◆ ACTIONS TO TAKE ◆
(a) Answer these questions using the project write-up on Rosalía and Raül Refree.
(i) What is the title of the song whose demo the studio had heard?
(ii) Which two festivals are named among those where Rosalía will perform this summer?
(iii) By how many media was Rosalía interviewed?
(b) Resume the project write-up on Rosalía and Raül Refree after its final sentence and keep writing in the same style.

◆ DOCUMENT EXTRACT ◆
Rosalía & Raül Refree by

eng esp
Year: 2016
Tags: Art Direction and Design, Creative Direction and Filmmaking, Creative Production, Strategy and Design Thinking

By Folch

10,700 views

Touching new grounds

We had been in contact with Raül Refree many times, but never hit the right point where we could collaborate. Raül’s new project together with the emerging star Rosalía was something that caught our attention. We had only heard the demo of their upcoming release, Catalina, and yet already thrilled by the impact of the song. His companion Rosalía was still unfamiliar to us, though she had gained a younger audience through collaborations and features in the emerging trap scene. We quickly came to realise the importance and uniqueness of this flamenco duo. Our vision was to create a visual concept for their upcoming single and album. From music video, album artwork and promotional material, the brief was unlike anything we have done before. We couldn’t wait to get started.

Breaking the rules of the traditional flamenco

Raül and Rosalía are touching new grounds by breaking the rules of the traditional flamenco. Raül’s background as a both a musician and producer, with many big names in his repertoire – such as Lee Ranaldo, Rocío Márquez, Christina Rosenvinge, Kiko Veneno, Silvia Pérez Cruz or Josele Santiago, among others – results in a well produced album. His guitar is this time accompanying Rosalía’s vocals, in modern tones, leaving the traditional flamenco aside. Her schooled voice and earlier experimentations with the trap scene gives another layer of originality to the songs. Our challenge was to create a strong visual impact and add another layer of interpretation, respecting both the traditional and the contemporary in their music.

Activation and PR reach

After her collaboration with C.Tangana (+10.800.000 views) and the launch of “Catalina” (+159.000 views), Rosalía became a huge success this year. She gathered a significant amount of following on both Instagram (+34.000) and Facebook (+10.000), and was interviewed by over 25 media, including A-list fashion magazines like i-D Spain (+73.000 followers) and METAL (+135.000 followers), as well as Spain’s leading newspapers, of which El País (+1.217.000 reads daily), El Mundo (+761.000), and La Vanguardia (+586.000) are just a couple examples. Rosalía will be performing all over Spain this summer, including some of Spain’s most beloved festivals: Primavera Sound and Vida festival.

◆ DATA PROVIDED ◆

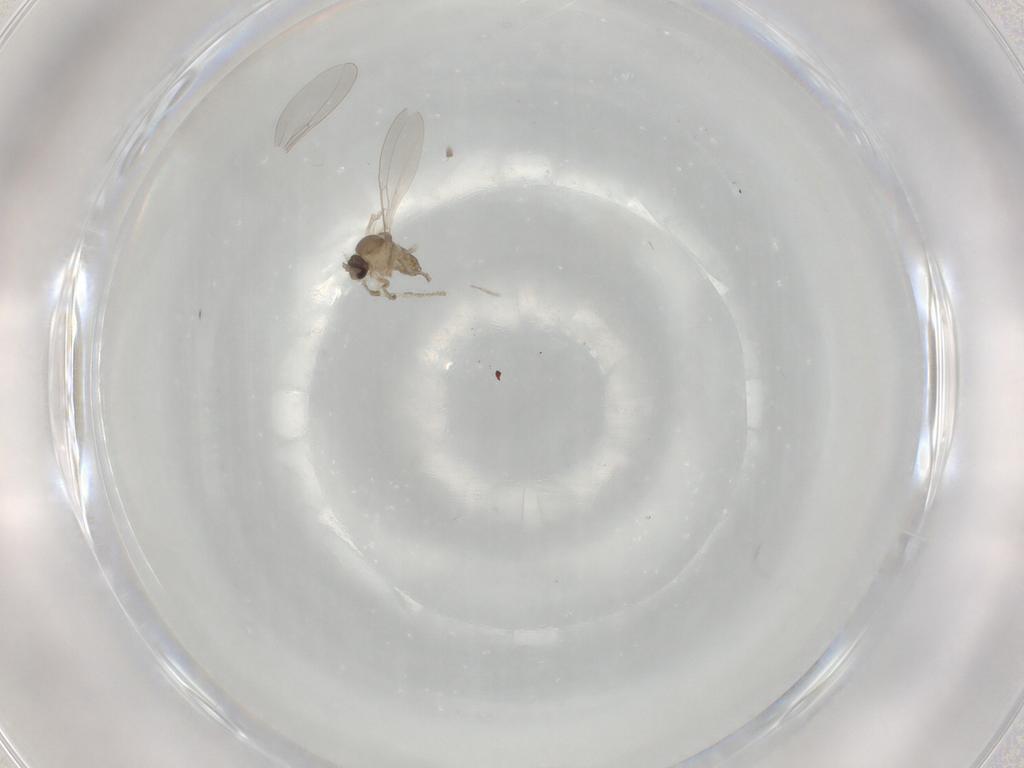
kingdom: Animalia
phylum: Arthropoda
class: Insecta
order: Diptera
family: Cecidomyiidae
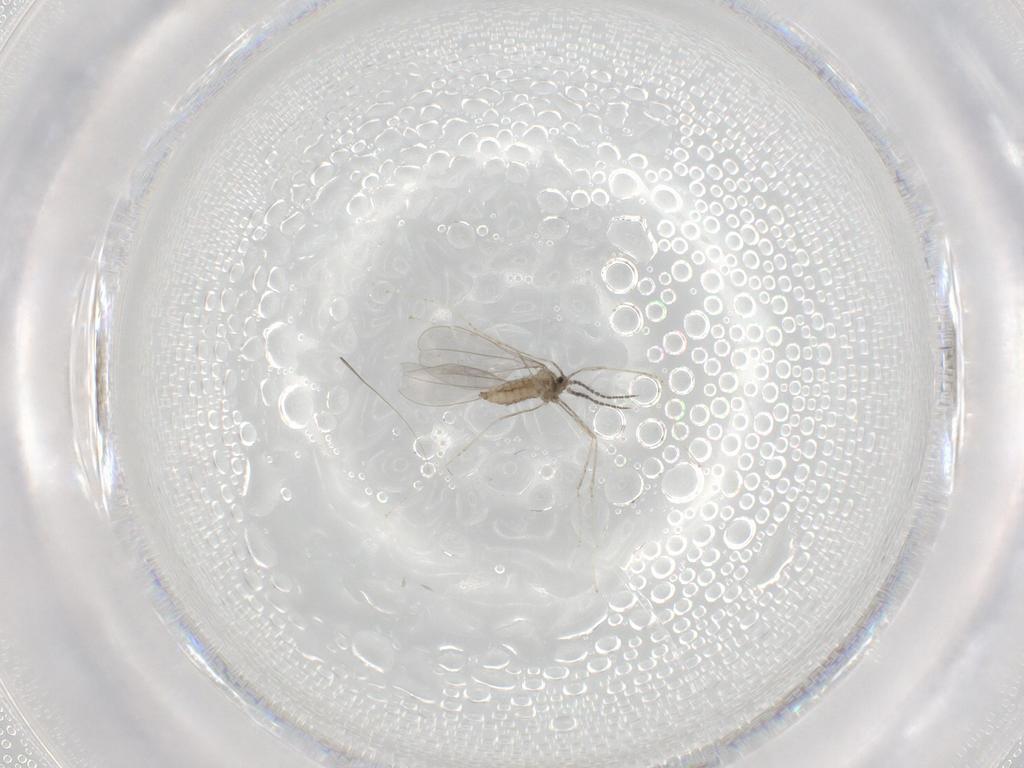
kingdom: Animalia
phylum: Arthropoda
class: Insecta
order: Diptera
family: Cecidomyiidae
--
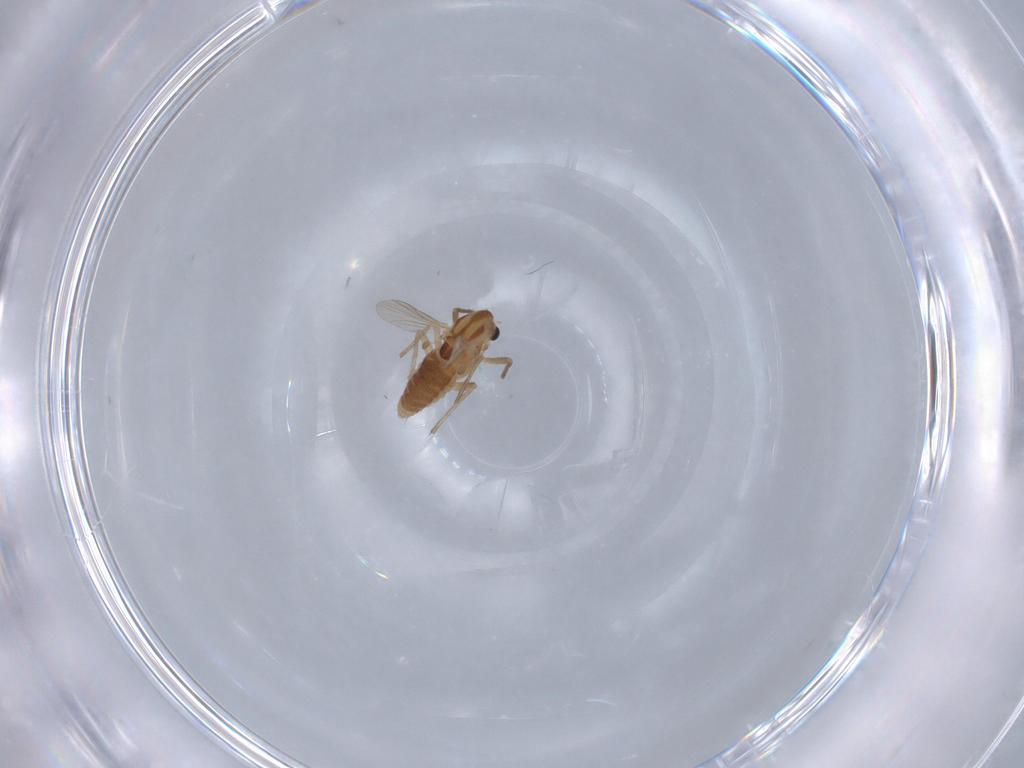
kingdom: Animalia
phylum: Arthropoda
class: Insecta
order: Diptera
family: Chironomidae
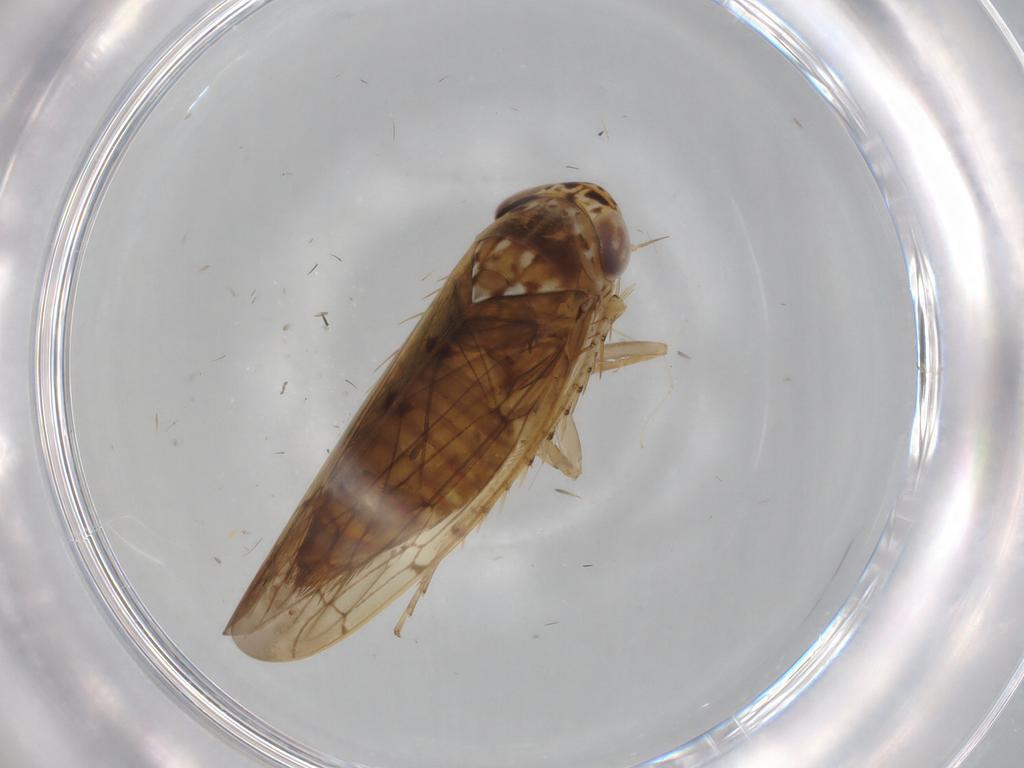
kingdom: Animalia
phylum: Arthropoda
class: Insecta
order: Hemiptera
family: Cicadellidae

◆ OUTPUTS ◆
(a)
(i) Catalina
(ii) Primavera Sound and Vida festival
(iii) Over 25

(b)
Abstraction and modernity

We sent the song to the fashion photographer Txema Yeste, he was as thrilled as us, and we started an eagerly awaited collaboration with him capturing both the music video and imagery. Txema’s fashion and artistic background collaborating with world-renowned magazines, such as Vogue, Harper’s Bazaar and Numéro, was the key to reach the abstraction and modernity we wanted for the shoot. Together with the set designer and art director Cristina Ramos we had the perfect opportunity to create the right ambience and sensibility for the video.  

Rosalía’s stage presence and strong empathy with the lyrics became the central point of the video and encircles the essence of the deeply passionate song “Catalina”. By capturing her facial expressions, we could reach an intimate relationship with the song and its meaning.

FOLCH - Rosalía & Raül Refree

Rosalía – Los Ángeles LP cover photographed by Txema Yeste with creative direction and design by Folch

A change of order

We changed the order of production. By bringing a fashion photographer, instead of a music video team, we could together with Txema take more presence in the production. We wanted to have the feeling of being all on the same page, all outside our regular walls of production and comfort, in order to create a dynamic session hand in hand. Since the shoot was done in one day, the video and photography set was placed in the same space with different lighting and equipment, all to create the same atmosphere. Consciously we started with the photoshoot, the experience of acting in front of a still camera would make it more comfortable to then switch to the moving image. The music video was then recorded with the direction of Txema.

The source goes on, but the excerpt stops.